2 Credit cards are under my name and SSN and auto loan is actually under my uncle's name and SSN.
I have one credit card with about $9K balance, this card has 0% APR until JUNE 2014 and for the car I pay about $350/mo for car loan and has $10K balance left.
So, I have about $10K coming in from my bonus within couple of weeks, and I have no idea if I should pay off my credit card or my car or maybe half and half?
If I pay off my car, It doesn't affect my credit score at all but I can save $350 a month. And car loan only has 3.9% APR Included in that $350.
If I pay off my credit card with $9K balance, my credit score will be improved, but I will still have to pay $350 a month for my car.
Credit card will start adding its interests on July 2014, so it would be better for me to avoid those ridiculous interests.
What do you suggest? Any comment is appreciated.
Thanks!
Well it depends on your goals. If your goal is to release your uncle from the car loan; have at it. If you need a score boost, pay the credit cards; in the event you want to buy a house soon. The other option would be to pay half and half. Start to decrease your utilization on the cards and then increase your monthly payment amount. What are the interest rates on the cards? Can you pay extra to get your utilization decreased by the time the interest kicks in?
APR on credit card is 24.9%
I would definitely pay that credit card off completely before APR starts to kick in. My uncle doesn't really care about that loan, since I never missed any payment but it would be great if I don't have anything to pay monthyl other than my regular utilities.
I make about $6K - $7K a month but since I have a business, I put a lot of money into my business.
I'm not touching the car at 3.9% unless it's because you want to get the debt out from yunder your Uncle. I'm also never paying the 0% before it's due.
TBH, I'd open a brokerage account and put the money in SPY and then withdraw it in June to pay off your CC.
@Creditorated wrote:I would definitely pay that credit card off completely before APR starts to kick in. My uncle doesn't really care about that loan, since I never missed any payment but it would be great if I don't have anything to pay monthyl other than my regular utilities.
Sure it would be. However, paying that amount to one or the other or splitting it means that you still have payments no matter what you do. If you want to reduce utilization, increase your credit score and avoid interest then paying off the card makes more sense to me. If your auto loan doesn't penalize for prepayments you could apply the remainder to the car loan. That said, it's your call to make.
Keep in mind that a lot of introductory offers will charge you interest from day one at the full rate if you don't pay off the balance before the introductory offer expires. Double check your terms.

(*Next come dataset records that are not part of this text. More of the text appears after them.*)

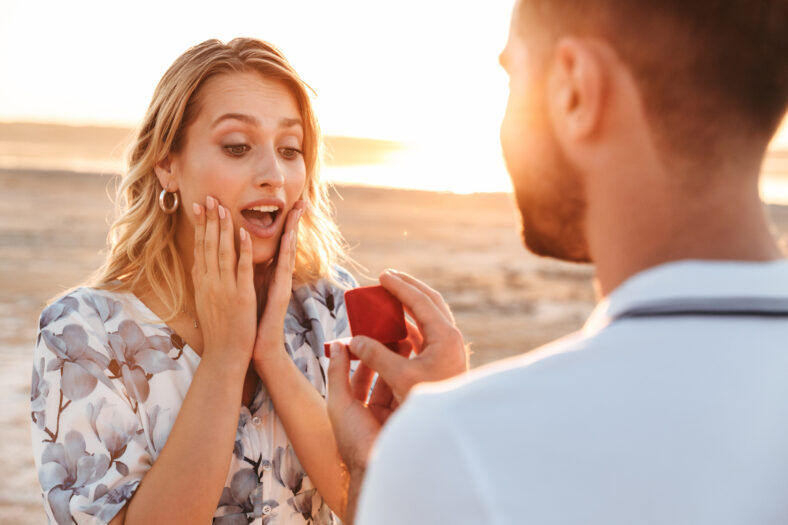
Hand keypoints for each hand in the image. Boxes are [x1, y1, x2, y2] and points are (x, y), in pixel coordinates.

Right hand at [192, 196, 255, 373]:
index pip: (200, 248)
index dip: (200, 226)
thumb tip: (200, 266)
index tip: (199, 207)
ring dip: (222, 228)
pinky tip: (243, 234)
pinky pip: (241, 269)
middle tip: (208, 197)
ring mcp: (224, 288)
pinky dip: (242, 250)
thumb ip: (206, 282)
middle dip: (209, 219)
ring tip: (223, 207)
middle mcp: (210, 282)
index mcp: (203, 282)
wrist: (225, 354)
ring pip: (222, 252)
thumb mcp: (207, 302)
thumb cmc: (219, 330)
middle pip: (208, 245)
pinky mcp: (241, 296)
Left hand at [251, 201, 304, 372]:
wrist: (258, 348)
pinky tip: (287, 237)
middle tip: (302, 202)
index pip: (278, 244)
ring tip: (296, 211)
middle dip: (294, 223)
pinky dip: (284, 252)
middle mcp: (280, 277)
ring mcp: (283, 285)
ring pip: (288, 252)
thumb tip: (246, 257)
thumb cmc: (253, 322)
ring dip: (291, 230)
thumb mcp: (251, 292)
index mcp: (271, 275)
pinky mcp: (281, 294)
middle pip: (288, 244)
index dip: (284, 225)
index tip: (289, 205)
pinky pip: (282, 269)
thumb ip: (252, 274)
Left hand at [326, 338, 410, 475]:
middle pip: (380, 378)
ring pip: (396, 383)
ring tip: (408, 343)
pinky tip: (416, 361)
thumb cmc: (354, 439)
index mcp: (355, 410)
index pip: (359, 377)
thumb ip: (337, 373)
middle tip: (394, 337)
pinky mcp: (409, 417)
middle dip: (386, 358)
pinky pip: (410, 392)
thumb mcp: (339, 402)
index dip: (363, 358)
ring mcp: (393, 415)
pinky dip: (412, 377)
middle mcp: (374, 412)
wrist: (378, 465)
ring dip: (400, 364)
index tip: (369, 338)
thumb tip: (337, 346)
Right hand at [347, 269, 467, 403]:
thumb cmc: (427, 402)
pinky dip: (407, 326)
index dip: (400, 287)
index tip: (382, 276)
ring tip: (387, 298)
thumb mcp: (399, 377)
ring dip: (407, 307)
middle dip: (408, 288)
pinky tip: (391, 327)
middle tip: (387, 277)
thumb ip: (376, 355)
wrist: (447, 425)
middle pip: (430, 302)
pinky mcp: (442, 360)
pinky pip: (424, 334)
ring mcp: (448, 349)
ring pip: (428, 317)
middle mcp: (450, 338)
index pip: (421, 301)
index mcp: (445, 337)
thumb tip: (354, 340)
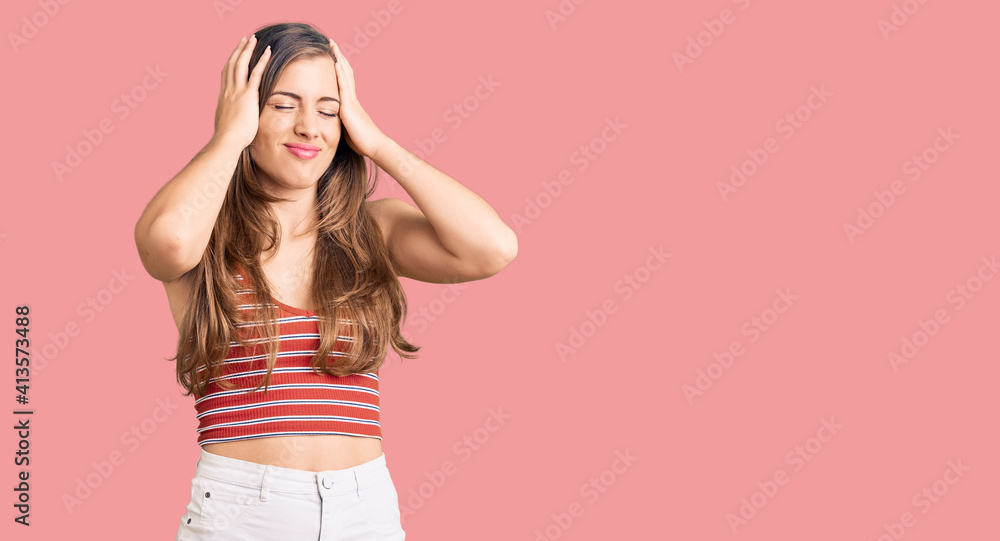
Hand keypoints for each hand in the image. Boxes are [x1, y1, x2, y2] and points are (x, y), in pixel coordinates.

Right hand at [212, 34, 271, 149]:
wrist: (226, 141)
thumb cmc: (228, 139)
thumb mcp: (228, 124)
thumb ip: (232, 118)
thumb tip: (233, 121)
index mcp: (224, 97)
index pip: (227, 74)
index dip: (231, 62)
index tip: (236, 54)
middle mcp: (228, 90)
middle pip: (232, 64)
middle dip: (239, 50)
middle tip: (245, 40)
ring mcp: (236, 91)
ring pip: (241, 64)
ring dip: (248, 50)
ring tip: (254, 39)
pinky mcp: (247, 95)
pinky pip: (255, 74)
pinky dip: (261, 61)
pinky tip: (268, 52)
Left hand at [329, 39, 386, 158]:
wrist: (374, 146)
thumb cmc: (362, 141)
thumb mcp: (348, 129)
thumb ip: (342, 121)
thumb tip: (334, 121)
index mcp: (351, 104)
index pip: (345, 81)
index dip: (340, 67)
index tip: (334, 56)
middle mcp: (352, 99)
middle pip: (346, 72)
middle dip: (339, 57)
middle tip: (332, 43)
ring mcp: (352, 101)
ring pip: (345, 75)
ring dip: (339, 59)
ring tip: (333, 45)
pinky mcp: (349, 107)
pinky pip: (344, 86)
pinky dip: (340, 73)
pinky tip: (336, 62)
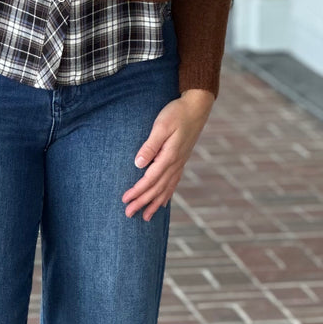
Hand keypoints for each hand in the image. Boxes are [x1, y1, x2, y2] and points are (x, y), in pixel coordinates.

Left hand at [122, 88, 214, 220]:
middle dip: (142, 202)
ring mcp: (180, 163)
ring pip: (166, 189)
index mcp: (169, 156)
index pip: (150, 179)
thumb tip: (138, 164)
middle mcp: (176, 163)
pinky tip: (163, 202)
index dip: (137, 191)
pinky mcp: (181, 160)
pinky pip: (174, 183)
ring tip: (146, 217)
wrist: (197, 107)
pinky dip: (167, 195)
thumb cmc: (177, 113)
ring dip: (155, 203)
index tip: (125, 200)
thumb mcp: (161, 126)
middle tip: (129, 214)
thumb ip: (150, 145)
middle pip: (157, 188)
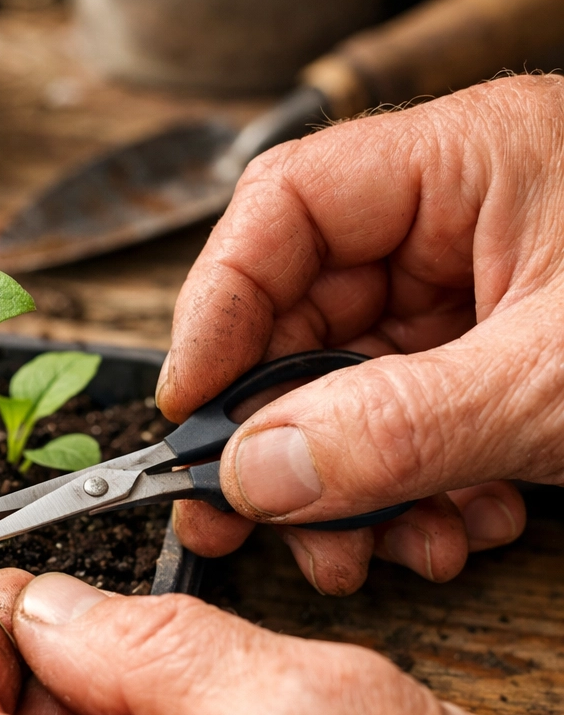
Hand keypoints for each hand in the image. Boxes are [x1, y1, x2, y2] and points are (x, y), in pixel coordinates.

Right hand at [156, 75, 563, 592]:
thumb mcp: (558, 380)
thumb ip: (397, 426)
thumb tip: (255, 472)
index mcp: (465, 161)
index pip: (282, 208)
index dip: (216, 307)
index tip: (188, 407)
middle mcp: (450, 225)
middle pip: (299, 317)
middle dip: (275, 434)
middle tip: (240, 518)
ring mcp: (464, 301)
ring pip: (341, 391)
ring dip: (342, 487)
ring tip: (365, 552)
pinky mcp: (481, 365)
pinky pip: (397, 428)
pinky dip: (403, 494)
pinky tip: (442, 532)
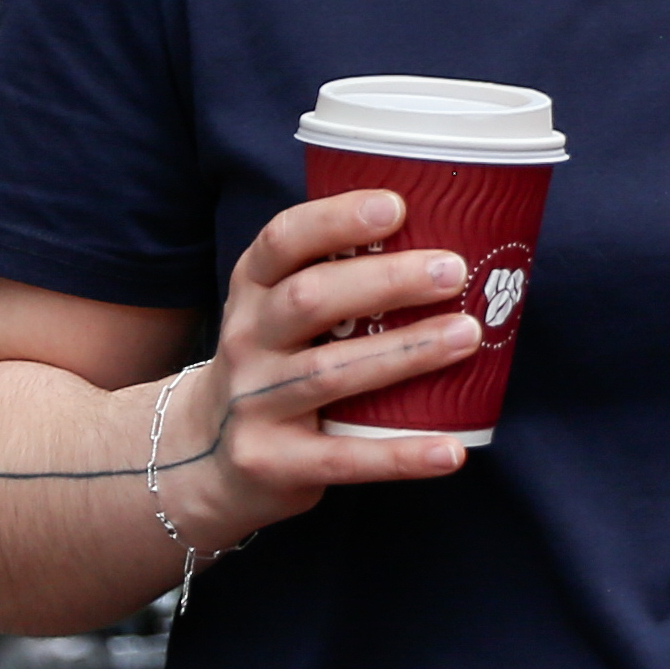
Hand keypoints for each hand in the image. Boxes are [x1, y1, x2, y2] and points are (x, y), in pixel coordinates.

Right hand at [168, 188, 486, 548]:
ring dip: (406, 352)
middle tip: (454, 271)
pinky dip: (401, 455)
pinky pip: (344, 458)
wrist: (202, 458)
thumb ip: (338, 277)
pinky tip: (451, 451)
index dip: (337, 220)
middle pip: (310, 299)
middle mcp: (245, 340)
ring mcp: (254, 404)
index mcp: (253, 290)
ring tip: (468, 335)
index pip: (283, 240)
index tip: (397, 206)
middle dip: (386, 280)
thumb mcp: (279, 312)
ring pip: (330, 373)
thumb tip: (451, 239)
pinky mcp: (272, 462)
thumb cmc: (273, 363)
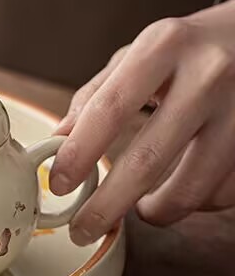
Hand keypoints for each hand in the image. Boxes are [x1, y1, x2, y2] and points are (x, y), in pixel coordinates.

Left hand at [50, 0, 234, 245]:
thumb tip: (57, 142)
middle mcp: (207, 76)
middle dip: (107, 205)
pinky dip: (196, 202)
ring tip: (140, 209)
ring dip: (156, 211)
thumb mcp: (140, 54)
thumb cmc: (189, 48)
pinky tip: (182, 190)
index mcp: (164, 46)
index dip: (79, 153)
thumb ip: (97, 95)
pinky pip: (222, 193)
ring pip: (191, 188)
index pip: (110, 108)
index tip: (58, 184)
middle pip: (148, 159)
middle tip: (82, 228)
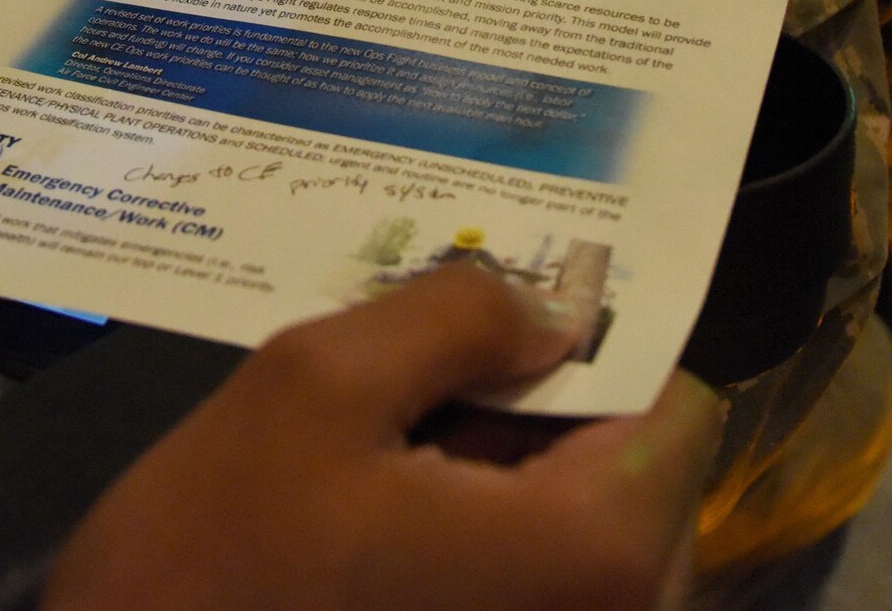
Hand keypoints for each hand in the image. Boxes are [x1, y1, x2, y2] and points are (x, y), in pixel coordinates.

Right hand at [43, 266, 722, 610]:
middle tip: (425, 394)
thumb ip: (457, 314)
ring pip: (587, 540)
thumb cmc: (215, 563)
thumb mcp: (315, 386)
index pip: (676, 408)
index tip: (498, 333)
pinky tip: (384, 532)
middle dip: (545, 419)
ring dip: (508, 486)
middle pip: (639, 477)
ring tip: (391, 463)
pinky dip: (483, 550)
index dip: (593, 352)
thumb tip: (552, 309)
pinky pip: (540, 595)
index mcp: (600, 552)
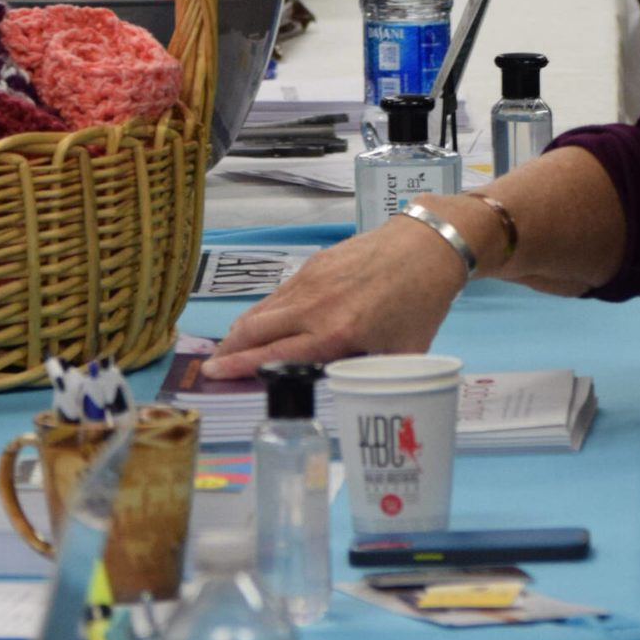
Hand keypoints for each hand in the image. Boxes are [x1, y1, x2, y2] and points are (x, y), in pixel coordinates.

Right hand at [205, 215, 468, 375]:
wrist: (427, 247)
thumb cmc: (419, 304)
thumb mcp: (402, 352)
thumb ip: (369, 374)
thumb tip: (345, 393)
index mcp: (336, 333)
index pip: (274, 355)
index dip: (239, 367)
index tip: (213, 374)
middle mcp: (316, 306)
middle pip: (255, 329)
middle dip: (229, 350)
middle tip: (213, 366)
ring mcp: (311, 280)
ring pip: (263, 309)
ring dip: (243, 329)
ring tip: (230, 347)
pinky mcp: (314, 262)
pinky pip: (280, 292)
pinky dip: (264, 309)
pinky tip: (262, 320)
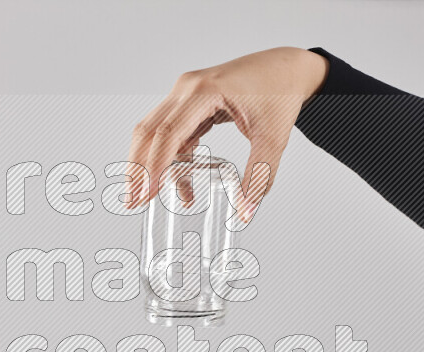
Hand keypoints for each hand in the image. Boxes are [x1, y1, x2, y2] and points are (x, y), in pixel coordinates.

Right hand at [126, 46, 328, 220]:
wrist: (288, 68)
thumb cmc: (281, 91)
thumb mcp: (273, 138)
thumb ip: (259, 176)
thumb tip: (246, 211)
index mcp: (205, 91)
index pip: (168, 133)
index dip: (153, 166)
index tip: (145, 193)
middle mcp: (187, 89)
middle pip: (148, 131)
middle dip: (138, 168)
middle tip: (134, 201)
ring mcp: (185, 93)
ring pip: (154, 131)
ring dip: (150, 164)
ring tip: (152, 196)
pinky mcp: (190, 102)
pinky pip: (171, 131)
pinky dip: (171, 157)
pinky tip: (180, 181)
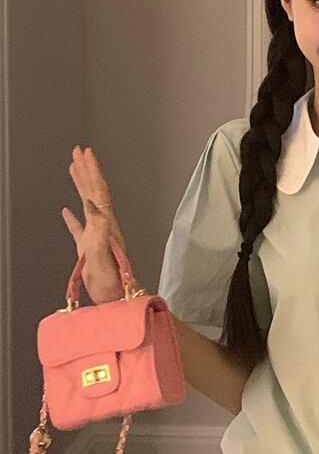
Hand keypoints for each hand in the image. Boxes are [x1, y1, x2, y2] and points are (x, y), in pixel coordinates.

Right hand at [62, 146, 131, 303]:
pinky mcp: (90, 249)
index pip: (98, 191)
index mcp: (107, 225)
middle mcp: (104, 226)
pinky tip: (67, 211)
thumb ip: (99, 231)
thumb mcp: (103, 257)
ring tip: (74, 169)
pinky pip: (79, 227)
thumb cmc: (112, 285)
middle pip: (94, 191)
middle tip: (79, 151)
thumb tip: (92, 205)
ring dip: (81, 185)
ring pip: (87, 204)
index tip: (86, 153)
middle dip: (87, 169)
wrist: (117, 301)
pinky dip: (72, 216)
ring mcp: (97, 236)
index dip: (92, 171)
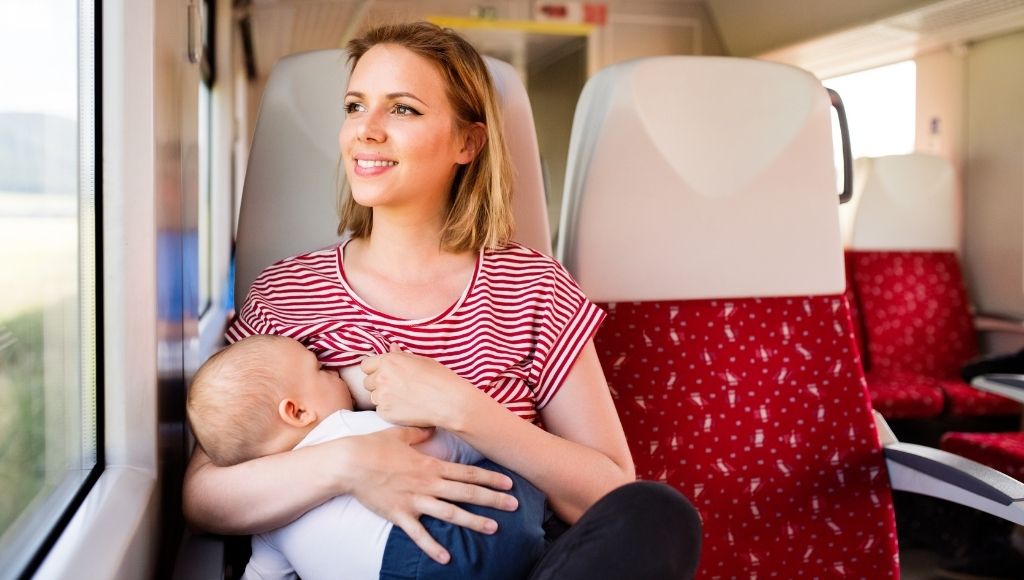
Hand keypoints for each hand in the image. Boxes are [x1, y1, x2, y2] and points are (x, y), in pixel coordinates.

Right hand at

If you need to have a higher score in the next couple of months, then pay down or completely the CC. If you are not going to be seeking credit then just pay down debt that will have the highest interest attached to it. Paying off debt should 1st - benefit you the most financially and your score is secondary to that requirement. Your score is instanteously generated and good only for that moment - hence higher scores are only really necessary when you looking for more credit. Otherwise, just do what will benefit you the most financially in the long run and the credit score will take of itself. Credit score chasing just to get a better score is just plain silly, JMHO.